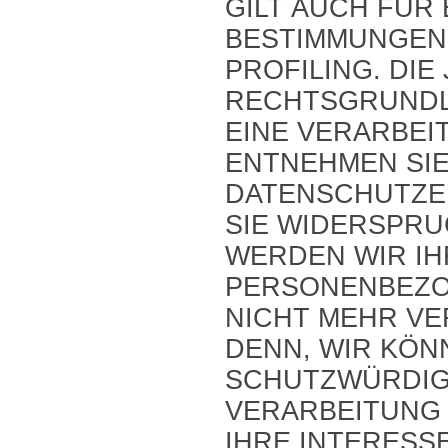
GILT AUCH FÜR 
BESTIMMUNGEN
PROFILING. DIE
RECHTSGRUNDL
EINE VERARBEI
ENTNEHMEN SIE
DATENSCHUTZE
SIE WIDERSPRU
WERDEN WIR I
PERSONENBEZO
NICHT MEHR VE
DENN, WIR KÖ
SCHUTZWÜRDIG
VERARBEITUNG 
IHRE INTERESS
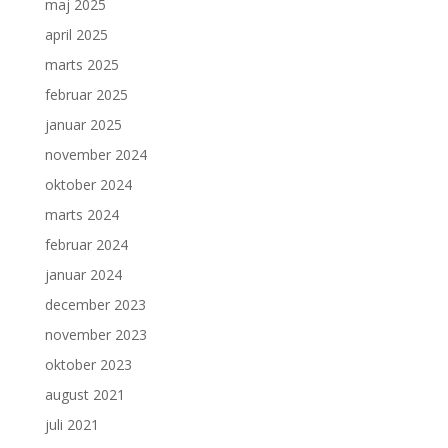
maj 2025
april 2025
marts 2025
februar 2025
januar 2025
november 2024
oktober 2024
marts 2024
februar 2024
januar 2024
december 2023
november 2023
oktober 2023
august 2021
juli 2021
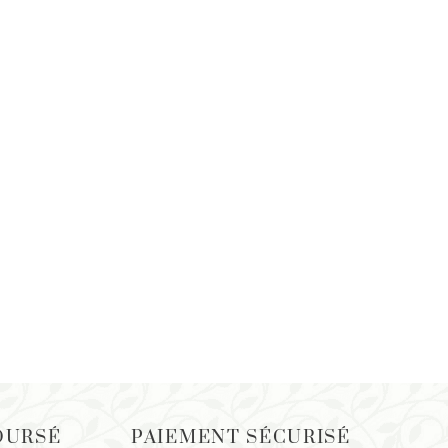
OURSÉ
PAIEMENT SÉCURISÉ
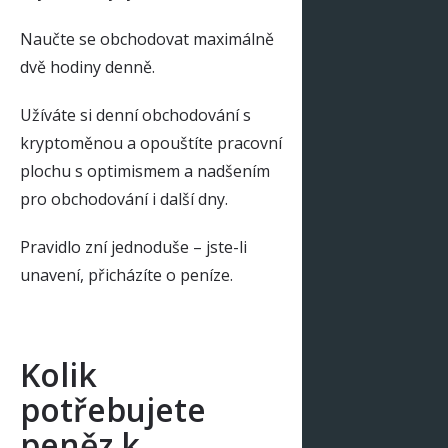
Naučte se obchodovat maximálně
dvě hodiny denně.
Užíváte si denní obchodování s
kryptoměnou a opouštíte pracovní
plochu s optimismem a nadšením
pro obchodování i další dny.
Pravidlo zní jednoduše – jste-li
unavení, přicházíte o peníze.
Kolik
potřebujete
peněz k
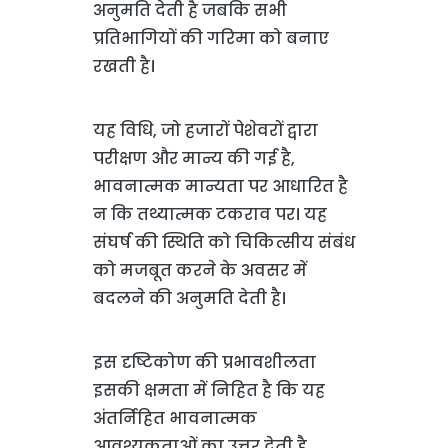
अनुमति देती है जबकि सभी
प्रतिभागियों की गरिमा को बनाए
रखती है।
यह विधि, जो हजारों पेशेवरों द्वारा
परीक्षण और मान्य की गई है,
भावनात्मक मान्यता पर आधारित है
न कि तथ्यात्मक टकराव पर। यह
संघर्ष की स्थिति को चिकित्सीय संबंध
को मजबूत करने के अवसर में
बदलने की अनुमति देती है।
इस दृष्टिकोण की प्रभावशीलता
इसकी क्षमता में निहित है कि यह
अंतर्निहित भावनात्मक
आवश्यकताओं का उत्तर देती है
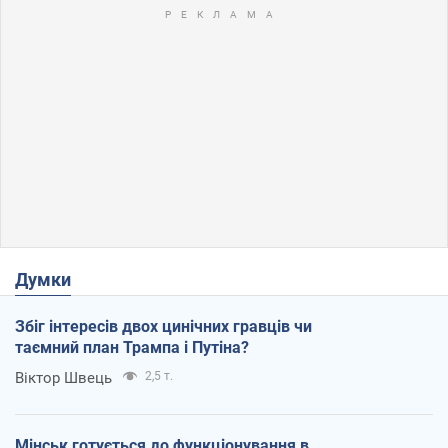
Думки
Збіг інтересів двох цинічних гравців чи
таємний план Трампа і Путіна?
Віктор Швець
2,5 т.
Мінськ готується до функціонування в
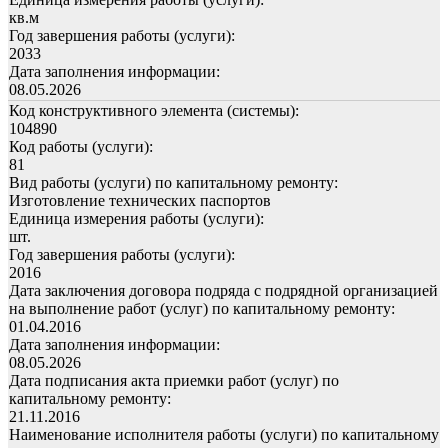
кв.м
Год завершения работы (услуги):
2033
Дата заполнения информации:
08.05.2026
Код конструктивного элемента (системы):
104890
Код работы (услуги):
81
Вид работы (услуги) по капитальному ремонту:
Изготовление технических паспортов
Единица измерения работы (услуги):
шт.
Год завершения работы (услуги):
2016
Дата заключения договора подряда с подрядной организацией
на выполнение работ (услуг) по капитальному ремонту:
01.04.2016
Дата заполнения информации:
08.05.2026
Дата подписания акта приемки работ (услуг) по
капитальному ремонту:
21.11.2016
Наименование исполнителя работы (услуги) по капитальному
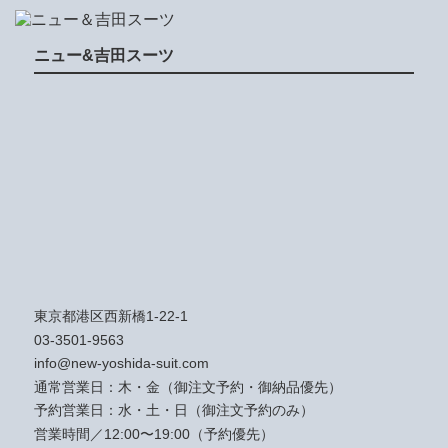
ニュー&吉田スーツ
東京都港区西新橋1-22-1
03-3501-9563
info@new-yoshida-suit.com
通常営業日：木・金（御注文予約・御納品優先）
予約営業日：水・土・日（御注文予約のみ）
営業時間／12:00〜19:00（予約優先）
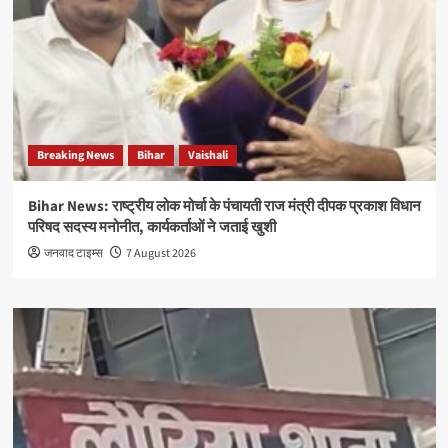
Breaking News
Bihar
Vaishali
Bihar News: राष्ट्रीय लोक मोर्चा के पंचायती राज मंत्री दीपक प्रकाश विधान
परिषद सदस्य मनोनीत, कार्यकर्ताओं ने जताई खुशी
जनवाद टाइम्स
7 August 2026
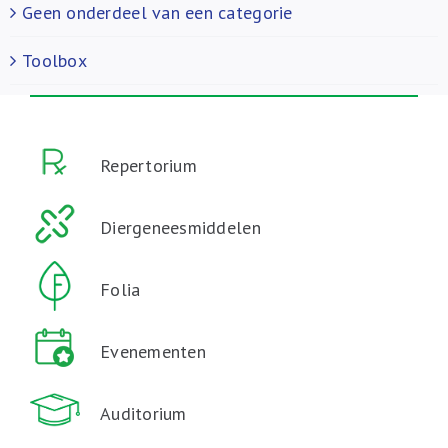
Geen onderdeel van een categorie
Toolbox
Repertorium
Diergeneesmiddelen
Folia
Evenementen
Auditorium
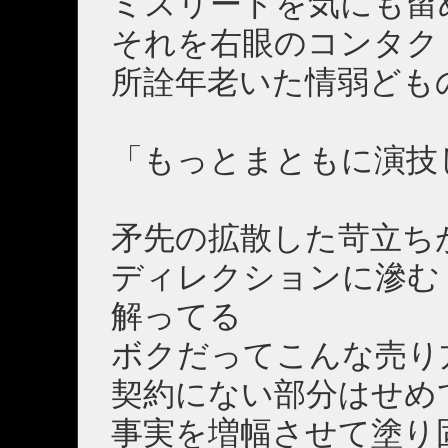
ミスリードを気にも留
それを右眼のコンタク
所詮年老いた情弱ども
「もっとまともに演技
矛先の拡散した苛立ち
ディレクションに滲む
解ってる
ボクだってこんな売り
契約にない部分はせめ
事実を増幅させて塗り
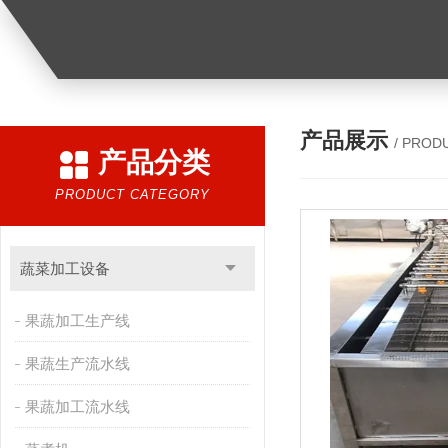
产品展示
/ PROD
产品分类
PRODUCT CATEGORY
蔬菜加工设备
果蔬加工生产线
果蔬生产流水线
果蔬加工流水线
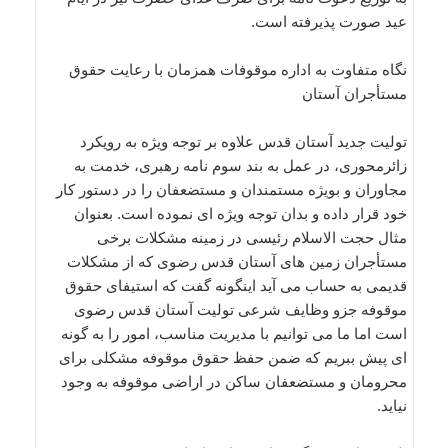
عید صورت پذیرفته است.
نگاه متفاوت به اداره موقوفات همزمان با رعایت حقوق
مستأجران آستان
تولیت جدید آستان قدس علاوه بر توجه ویژه به رویکرد
زائرمحوری، در عمل به بند سوم نامه رهبری، خدمت به
مجاوران و بویژه مستمندان و مستضعفان را در دستور کار
خود قرار داده و بدان توجه ویژه ای نموده است. بعنوان
مثال حجت الاسلام رئیسی در زمینه مشکلات برخی
مستأجران زمین های آستان قدس رضوی که از مشکلات
قدیمی به حساب می آید اینگونه گفت که استیفای حقوق
موقوفه جزو وظایف شرعی تولیت آستان قدس رضوی
است اما ما می توانیم با مدیریت مناسب، امور را به گونه
ای پیش ببریم که ضمن حفظ حقوق موقوفه مشکلی برای
محرومان و مستضعفان ساکن در اراضی موقوفه به وجود
نیاید.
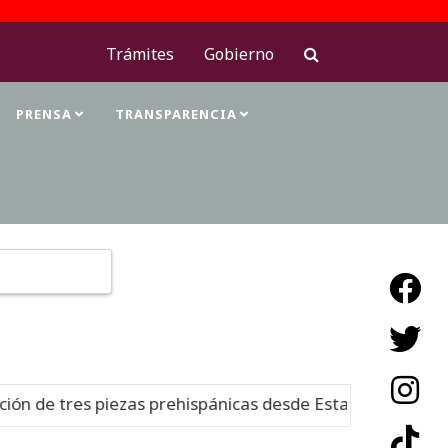
Trámites
Gobierno
PRENSA
TRANSPARENCIA
Type 2 or more characters for results.
res piezas prehispánicas desde Estados Unidos
Nuevo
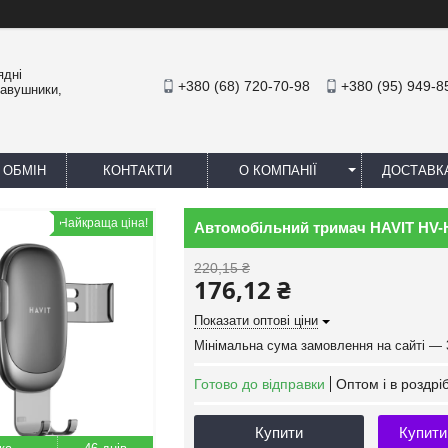
ядні
+380 (68) 720-70-98
+380 (95) 949-8
навушники,
 ОБМІН
КОНТАКТИ
О КОМПАНІЇ
ДОСТАВК
Найкраща ціна!
Автомобільний тримач HAVIT HV-
220,15 ₴
176,12 ₴
Показати оптові ціни
Мінімальна сума замовлення на сайті — 
Готово до відправки
Оптом і в роздрі
Купити
Купити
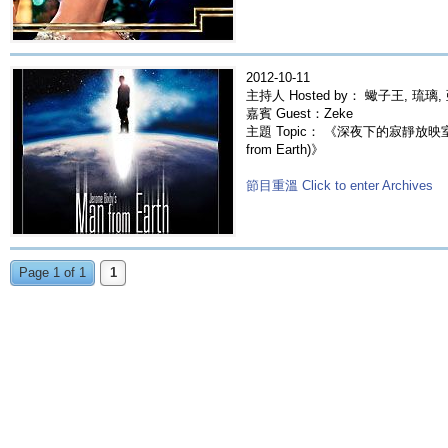
2012-10-11
主持人 Hosted by： 蠍子王, 琉璃,
嘉賓 Guest：Zeke
主題 Topic： 《深夜下的寂靜放映室
from Earth)》
節目重溫 Click to enter Archives
Page 1 of 1
1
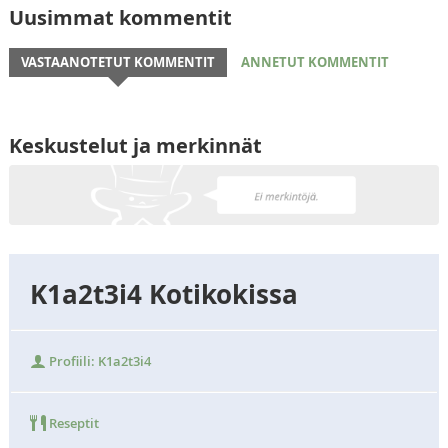
Uusimmat kommentit
VASTAANOTETUT KOMMENTIT
ANNETUT KOMMENTIT
Keskustelut ja merkinnät
K1a2t3i4 Kotikokissa
Profiili: K1a2t3i4
Reseptit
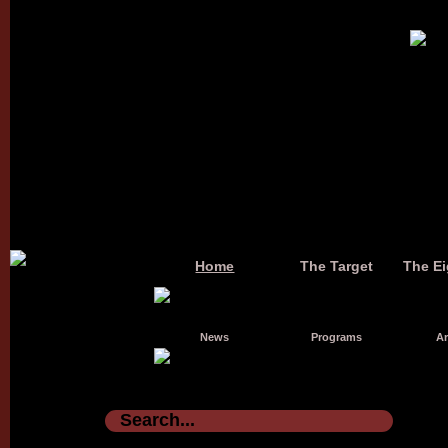
Home
The Target
The Ei
News
Programs
Ar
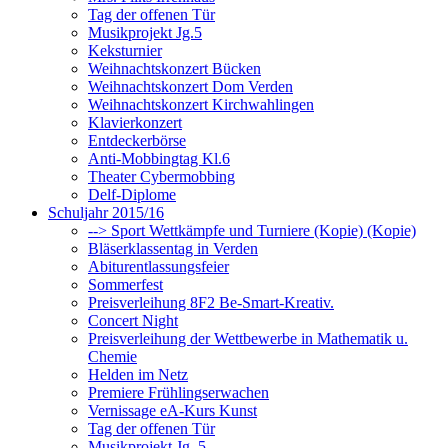
Tag der offenen Tür
Musikprojekt Jg.5
Keksturnier
Weihnachtskonzert Bücken
Weihnachtskonzert Dom Verden
Weihnachtskonzert Kirchwahlingen
Klavierkonzert
Entdeckerbörse
Anti-Mobbingtag Kl.6
Theater Cybermobbing
Delf-Diplome
Schuljahr 2015/16
--> Sport Wettkämpfe und Turniere (Kopie) (Kopie)
Bläserklassentag in Verden
Abiturentlassungsfeier
Sommerfest
Preisverleihung 8F2 Be-Smart-Kreativ.
Concert Night
Preisverleihung der Wettbewerbe in Mathematik u.
Chemie
Helden im Netz
Premiere Frühlingserwachen
Vernissage eA-Kurs Kunst
Tag der offenen Tür
Musikprojekt Jg. 5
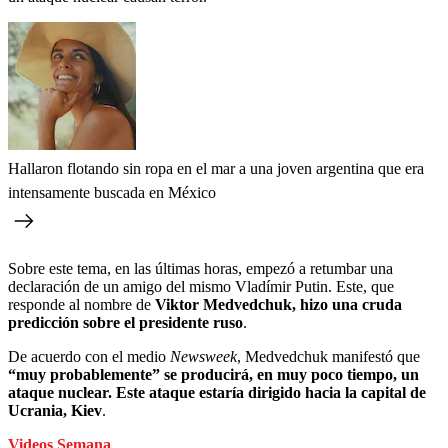
Hallaron flotando sin ropa en el mar a una joven argentina que era
intensamente buscada en México
Sobre este tema, en las últimas horas, empezó a retumbar una
declaración de un amigo del mismo Vladímir Putin. Este, que
responde al nombre de
Viktor Medvedchuk, hizo una cruda
predicción sobre el presidente ruso
.
De acuerdo con el medio
Newsweek
, Medvedchuk manifestó que
“muy probablemente” se producirá, en muy poco tiempo, un
ataque nuclear.
Este ataque estaría dirigido hacia la capital de
Ucrania, Kiev
.
Videos Semana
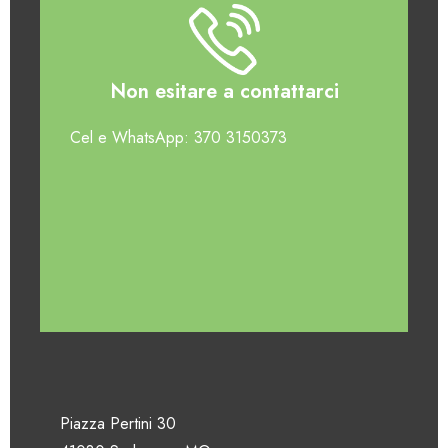
Non esitare a contattarci
Cel e WhatsApp: 370 3150373
Piazza Pertini 30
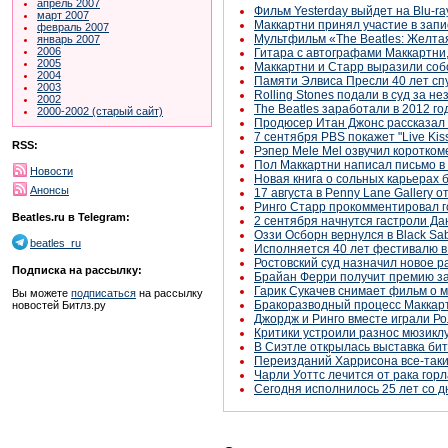
апрель 2007
Фильм Yesterday выйдет на Blu-ra
март 2007
Маккартни принял участие в запис
февраль 2007
Мультфильм «The Beatles: Желта
январь 2007
2006
Гитара с автографами Маккартни
2005
Маккартни и Старр выразили соб
2004
Памяти Элвиса Пресли 40 лет спу
2003
Rolling Stones подали в суд за н
2002
The Beatles заработали в 2012 го
2000-2002 (старый сайт)
Продюсер Итан Джонс рассказал
7 сентября PBS покажет "Live Ki
RSS:
Рэпер Mele Mel озвучил короткоме
Пол Маккартни написал письмо в 
Новости
Новая книга о сольных карьерах би
Анонсы
17 августа в Penny Lane Gallery
Ринго Старр прокомментировал г
Beatles.ru в Telegram:
2 сентября начнутся гастроли Д
Оззи Осборн вернулся в Black Sa
beatles_ru
Исполняется 40 лет фестивалю в
Ростовский суд назначил новое р
Подписка на рассылку:
Брайан Ферри получит премию за
Гарик Сукачев снимает фильм о м
Вы можете
подписаться
на рассылку
Бракоразводный процесс Маккар
новостей Битлз.ру
Джордж и Ринго вместе играли Ро
Критики устроили разнос мюзиклу
В Сиэтле открылась выставка би
Переизданий Харрисона все-таки н
Чарли Уоттс лечится от рака горл
Сегодня исполнилось 25 лет со д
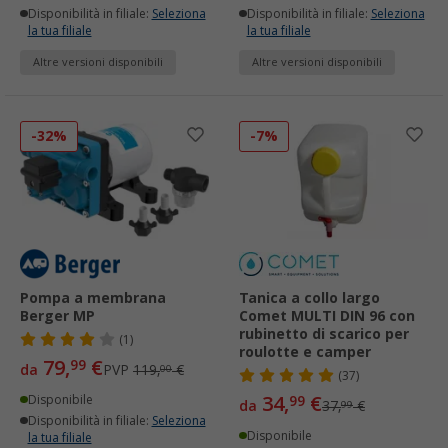
Disponibilità in filiale:
Seleziona
Disponibilità in filiale:
Seleziona
la tua filiale
la tua filiale
Altre versioni disponibili
Altre versioni disponibili
-32%
-7%
Pompa a membrana
Tanica a collo largo
Berger MP
Comet MULTI DIN 96 con
rubinetto di scarico per
(1)
roulotte e camper
79,
€
99
da
PVP
119,
€
00
(37)
34,
€
Disponibile
99
da
37,
€
99
Disponibilità in filiale:
Seleziona
Disponibile
la tua filiale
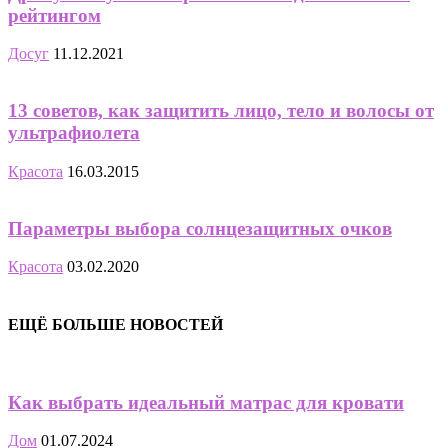
рейтингом
Досуг
11.12.2021
13 советов, как защитить лицо, тело и волосы от
ультрафиолета
Красота
16.03.2015
Параметры выбора солнцезащитных очков
Красота
03.02.2020
ЕЩЁ БОЛЬШЕ НОВОСТЕЙ
Как выбрать идеальный матрас для кровати
Дом
01.07.2024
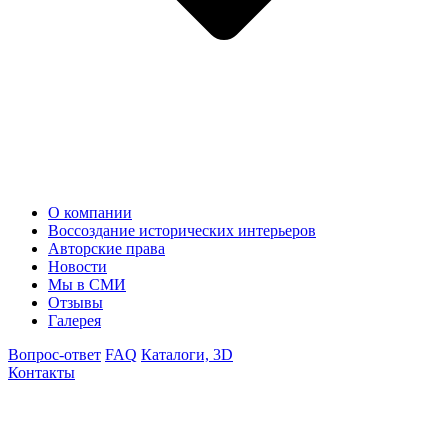
О компании
Воссоздание исторических интерьеров
Авторские права
Новости
Мы в СМИ
Отзывы
Галерея
Вопрос-ответ
FAQ
Каталоги, 3D
Контакты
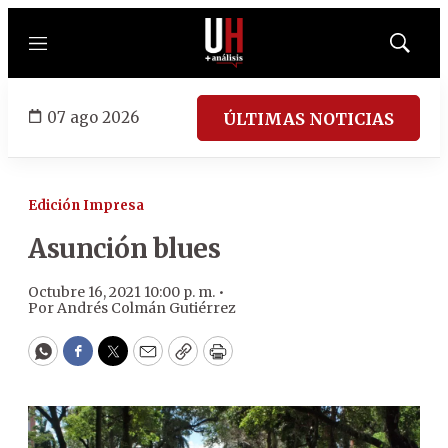
Menú
Mostrar
búsqued
07 ago 2026
ÚLTIMAS NOTICIAS
Edición Impresa
Asunción blues
Octubre 16, 2021 10:00 p. m. •
Por
Andrés Colmán Gutiérrez
WhatsApp
Facebook
Twitter
Email
Copy
Print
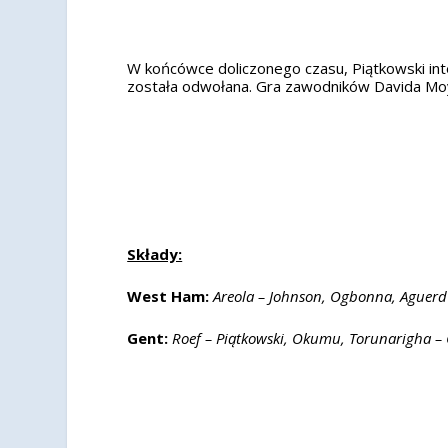
W końcówce doliczonego czasu, Piątkowski i
została odwołana. Gra zawodników Davida Moye
Składy:
West Ham:
Areola – Johnson, Ogbonna, Aguerd 
Gent:
Roef – Piątkowski, Okumu, Torunarigha –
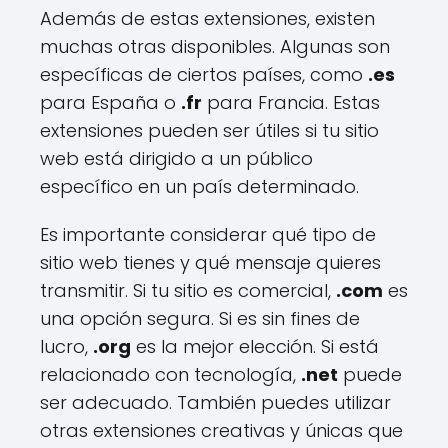
Además de estas extensiones, existen
muchas otras disponibles. Algunas son
específicas de ciertos países, como
.es
para España o
.fr
para Francia. Estas
extensiones pueden ser útiles si tu sitio
web está dirigido a un público
específico en un país determinado.
Es importante considerar qué tipo de
sitio web tienes y qué mensaje quieres
transmitir. Si tu sitio es comercial,
.com
es
una opción segura. Si es sin fines de
lucro,
.org
es la mejor elección. Si está
relacionado con tecnología,
.net
puede
ser adecuado. También puedes utilizar
otras extensiones creativas y únicas que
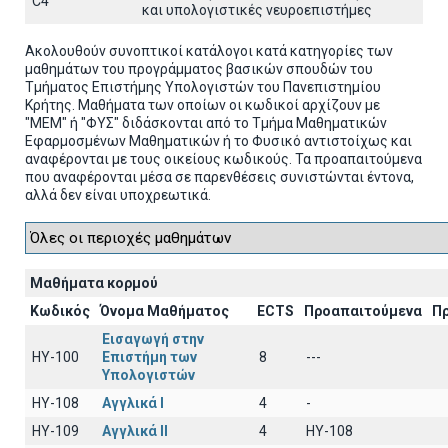
C4
και υπολογιστικές νευροεπιστήμες
Ακολουθούν συνοπτικοί κατάλογοι κατά κατηγορίες των
μαθημάτων του προγράμματος βασικών σπουδών του
Τμήματος Επιστήμης Υπολογιστών του Πανεπιστημίου
Κρήτης. Μαθήματα των οποίων οι κωδικοί αρχίζουν με
"ΜΕΜ" ή "ΦΥΣ" διδάσκονται από το Τμήμα Μαθηματικών
Εφαρμοσμένων Μαθηματικών ή το Φυσικό αντιστοίχως και
αναφέρονται με τους οικείους κωδικούς. Τα προαπαιτούμενα
που αναφέρονται μέσα σε παρενθέσεις συνιστώνται έντονα,
αλλά δεν είναι υποχρεωτικά.
Μαθήματα κορμού
Κωδικός
Όνομα Μαθήματος
ECTS
Προαπαιτούμενα
Π
Εισαγωγή στην
HY-100
Επιστήμη των
8
---
Υπολογιστών
HY-108
Αγγλικά I
4
-
HY-109
Αγγλικά II
4
HY-108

....

TASK DIRECTIONS.
Please pull out every line in the items above that contains the word "otras" and copy each one in full. Treat the match as case-sensitive.

OUTPUT.
muchas otras disponibles. Algunas son
otras extensiones creativas y únicas que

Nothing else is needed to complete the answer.